Walker: Well, with HIV back then, in those days, it was a scare that equaled death. So, as soon as I was diagnosed, I just knew the next step in my life was death. I was afraid of even telling my parents, my family, or my friends because I didn’t know how to tell them that I was about to die. That’s how I felt myself. Even with that, it took me many years of counseling, seeing psychiatrists, trusting my PCP, and getting lab results to realize that I could live with it. And then, after being educated, I began to realize that there is success with HIV controlled by medication. I had friends who had already died of AIDS, and I knew that HIV led to AIDS. So, I walked into the laboratory, afraid to live. I knew I was going to die. I just knew that that was the next step. I still wasn’t thinking about being morbidly obese. Wow. I didn’t even look at that because now I’m being faced with HIV.
Defender: What initially drew you to Legacy Community Health? Can you describe the support system you found there, particularly with your nutrition coach, Sean Barrett?
Walker: Everything I learned was from Legacy and my physician. It took me almost ten years to realize that my weight, being overweight, would probably take my life much faster than HIV. And I attribute that to a quote that Sean Barrett said to me upon his arrival at Legacy. We passed each other, and he introduced himself as Legacy’s new nutritionist/dietician. And he said, “You should come by and see me. Why don’t you make an appointment?” I made an appointment, I sat in his office, and after we conversed, he said to me, “I can tell you this: nine times out of ten, HIV will not take your life, but you will lose your life if you don’t control your weight being this out of control. You can lose your life with hypertension, diabetes, and the fact that you’re morbidly obese.” With them, I was able to lose 210 pounds.
Defender: Can you walk us through the challenges and triumphs you faced on your fitness journey?
Walker: The first challenge was portion control. I didn’t know anything about portion control. He introduced me to MyPlate and taught me how to utilize it for healthy eating. That was a big challenge because, like I said, I was used to eating whatever I wanted, whenever I wanted, and as much as I wanted. The second challenge was exercise. He eased me into an exercise program that started slowly. It wasn’t anything vigorous at first. It was just walking for 15 minutes three times a week. That was a big challenge because I was winded easily, and my knees hurt. But I stuck with it because I knew I had to do something. He put me on a low-carb, low-fat diet. That was another challenge because I loved sweets and carbohydrates. But with everything he was teaching me, I knew I had to try it.
Defender: Your story goes beyond weight loss – it’s about overall wellness. How has your mental and emotional well-being improved along with your physical health?
Walker: My mental health has improved greatly. Now, I have a psychiatrist, a psychologist and a behavior health therapist. I talk to a therapist weekly, and I’m on medication to sleep better at night. And I have medication for my depression. I’m balancing out. But it is taken; I’ve been with Legacy for over 20 years. I feel happier than I’ve ever been.
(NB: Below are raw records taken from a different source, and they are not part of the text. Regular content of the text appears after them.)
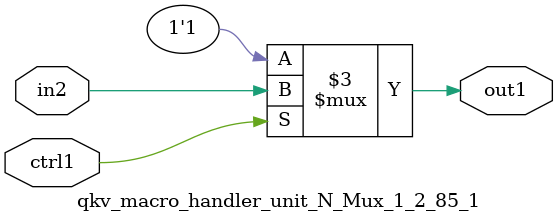
<source format=v>

`timescale 1ps / 1ps


module qkv_macro_handler_unit_N_Mux_1_2_85_1( in2, ctrl1, out1 );

    input in2;
    input ctrl1;
    output out1;
    reg out1;

    
    // rtl_process:qkv_macro_handler_unit_N_Mux_1_2_85_1/qkv_macro_handler_unit_N_Mux_1_2_85_1_thread_1
    always @*
      begin : qkv_macro_handler_unit_N_Mux_1_2_85_1_thread_1
        case (ctrl1) 
          1'b1: 
            begin
              out1 = in2;
            end
          default: 
            begin
              out1 = 1'b1;
            end
        endcase
      end

endmodule



</source>
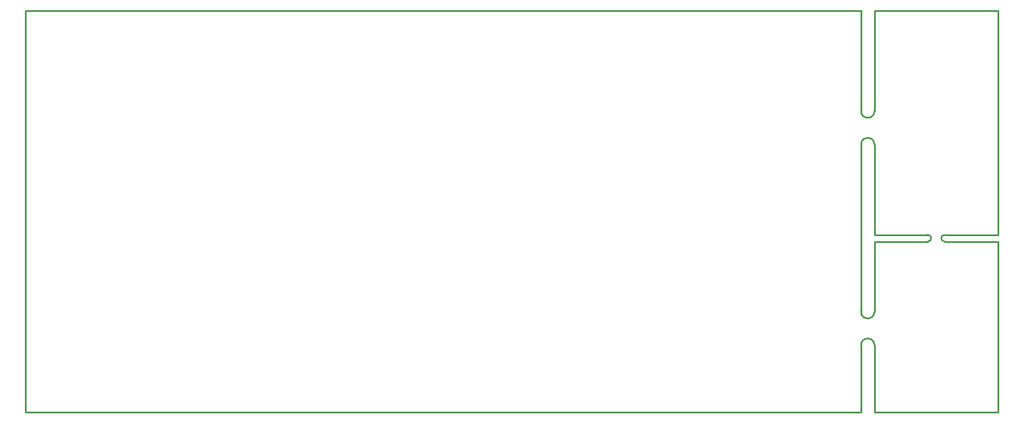
<source format=gko>
%FSLAX43Y43*%
%MOMM*%
G71*
G01*
G75*
%ADD10C,0.300*%
%ADD11R,1.600X1.800*%
%ADD12C,0.125*%
%ADD13R,1.800X1.600*%
%ADD14C,0.400*%
%ADD15C,1.000*%
%ADD16C,0.500*%
%ADD17C,0.600*%
%ADD18C,0.254*%
%ADD19C,1.500*%
%ADD20C,1.700*%
%ADD21R,1.500X1.500*%
%ADD22C,2.000*%
%ADD23R,2.000X2.000*%
%ADD24R,2.500X2.500*%
%ADD25C,2.500*%
%ADD26C,3.000*%
%ADD27R,1.700X1.700*%
%ADD28O,2.000X2.500*%
%ADD29R,2.000X2.500*%
%ADD30R,3.000X3.000*%
%ADD31C,6.000*%
%ADD32C,1.000*%
%ADD33C,1.100*%
%ADD34C,1.200*%
%ADD35C,1.270*%
%ADD36R,2.000X1.600*%
%ADD37R,0.300X1.600*%
%ADD38R,1.450X0.550*%
%ADD39R,0.850X1.300*%
%ADD40R,2.200X2.700*%
%ADD41C,0.075*%
%ADD42R,1.300X0.850*%
%ADD43R,3.000X4.000*%
%ADD44R,0.600X2.200*%
%ADD45R,3.000X1.500*%
%ADD46R,9.300X12.200*%
%ADD47R,2.000X1.500*%
%ADD48R,6.000X2.000*%
%ADD49R,1.803X2.003*%
%ADD50R,2.003X1.803*%
%ADD51C,1.703*%
%ADD52C,1.903*%
%ADD53R,1.703X1.703*%
%ADD54C,2.203*%
%ADD55R,2.203X2.203*%
%ADD56R,2.703X2.703*%
%ADD57C,2.703*%
%ADD58C,3.203*%
%ADD59R,1.903X1.903*%
%ADD60O,2.203X2.703*%
%ADD61R,2.203X2.703*%
%ADD62R,3.203X3.203*%
%ADD63C,6.203*%
%ADD64C,1.203*%
%ADD65C,1.303*%
%ADD66C,1.403*%
%ADD67C,1.473*%
%ADD68R,2.203X1.803*%
%ADD69R,0.503X1.803*%
%ADD70R,1.653X0.753*%
%ADD71R,1.053X1.503*%
%ADD72R,2.403X2.903*%
%ADD73R,1.503X1.053*%
%ADD74R,3.203X4.203*%
%ADD75R,0.803X2.403*%
%ADD76R,3.203X1.703*%
%ADD77R,9.503X12.403*%
%ADD78R,2.203X1.703*%
%ADD79R,6.203X2.203*%
D18*
X127000Y40000D02*
G03*
X125000Y40000I-1000J0D01*
G01*
Y45000D02*
G03*
X127000Y45000I1000J0D01*
G01*
Y10000D02*
G03*
X125000Y10000I-1000J0D01*
G01*
Y15000D02*
G03*
X127000Y15000I1000J0D01*
G01*
X137500Y26500D02*
G03*
X137500Y25500I0J-500D01*
G01*
X135000D02*
G03*
X135000Y26500I0J500D01*
G01*
X125025Y60000D02*
X125050Y59975D01*
X0Y0D02*
Y60000D01*
X125000Y45000D02*
Y60000D01*
Y15000D02*
Y40000D01*
Y0D02*
Y10000D01*
X0Y0D02*
X125000D01*
X0D02*
Y60000D01*
X125000D01*
X127000Y0D02*
Y10000D01*
Y15000D02*
Y25500D01*
X135000D01*
X137500D02*
X145500D01*
X127000Y0D02*
X145500D01*
X127000Y26500D02*
Y40000D01*
Y45000D02*
Y60000D01*
X145500D01*
Y26500D02*
Y60000D01*
X137500Y26500D02*
X145500D01*
Y0D02*
Y25500D01*
X127000Y26500D02*
X135000D01*
M02*

</source>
Defender: What advice would you give to others struggling with weight loss or managing a chronic illness?
Walker: you must first care enough about yourself to want to live. A lot of people look for reasons to live. My reason for living is to want to see tomorrow. So, with every single thing that I have done to survive since I was diagnosed with HIV and came to the realization that I was morbidly obese and I was out of health control, I decided to rely on my team for success. I would advise anybody from my community, any man who doesn’t go to the doctor, to take what I’m saying and try it out. You’ll be surprised how technology has bridged a gap between us and the health profession.